Chez les enfants déjà infectés âgés de plus de 6 ans, le vaccin Qdenga serait efficace dans la prévention de la dengue symptomatique pour les 4 sérotypes (de 51,8 % contre DENV-3 à 80,2 % contre DENV-2), ainsi que dans la prévention des hospitalisations (avec une efficacité de 98 % contre DENV-2 et 72 % contre DENV-1 et DENV-3).
En revanche, chez les séronégatifs (tous âges confondus), le vaccin montre une absence d’efficacité contre les sérotypes DENV-3 et 4 dans la prévention de la dengue symptomatique, ainsi que contre le sérotype DENV-3 dans la prévention des hospitalisations. Et le risque de forme sévère chez les séronégatifs vaccinés ultérieurement exposés à DENV-3 et DENV-4 n’est pas à exclure.

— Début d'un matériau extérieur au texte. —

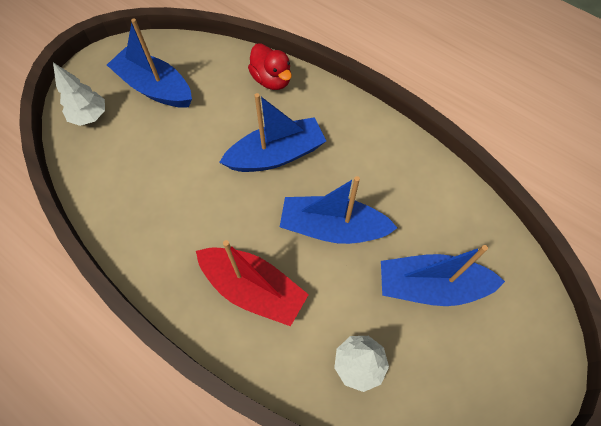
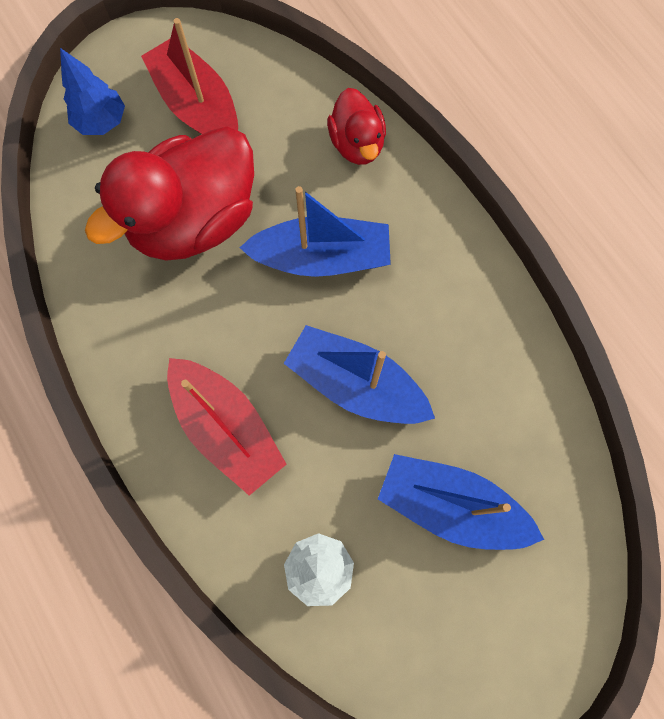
camera: 20 degrees right, 10 degrees up
(90, 116) = (102, 122): white tree -> blue tree
(155, 88) = (197, 106): blue boat -> red boat
(179, 159) = (194, 220): none -> red duck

Les données disponibles montrent enfin une bonne tolérance du vaccin quel que soit le statut sérologique des sujets étudiés.
Jusqu’à présent, seule la vaccination par le vaccin Dengvaxia de Sanofi pouvait être proposée aux personnes de Guadeloupe, Martinique et Guyane ayant déjà été infectées, selon les recommandations de la HAS de 2019. Mais sa commercialisation est arrêtée depuis le 31 mars 2024, du fait d’une faible utilisation. Un autre vaccin tétravalent vivant atténué, développé par l’Institut Butantan de l'État de São Paulo au Brésil, est actuellement en développement clinique (phase 3).
*Les parents ou tuteurs doivent apporter la preuve d’une infection antérieure à la dengue, c’est-à-dire biologiquement confirmée en laboratoire (RT-PCR, antigénémie NS1, sérologie IgM/IgG) OU cliniquement diagnostiquée en contexte épidémique de dengue et inscrite dans le carnet de santé. À défaut, un test sérologique Elisa ou EIA réalisé en laboratoire pourra être effectué au préalable pour connaître le statut sérologique du mineur.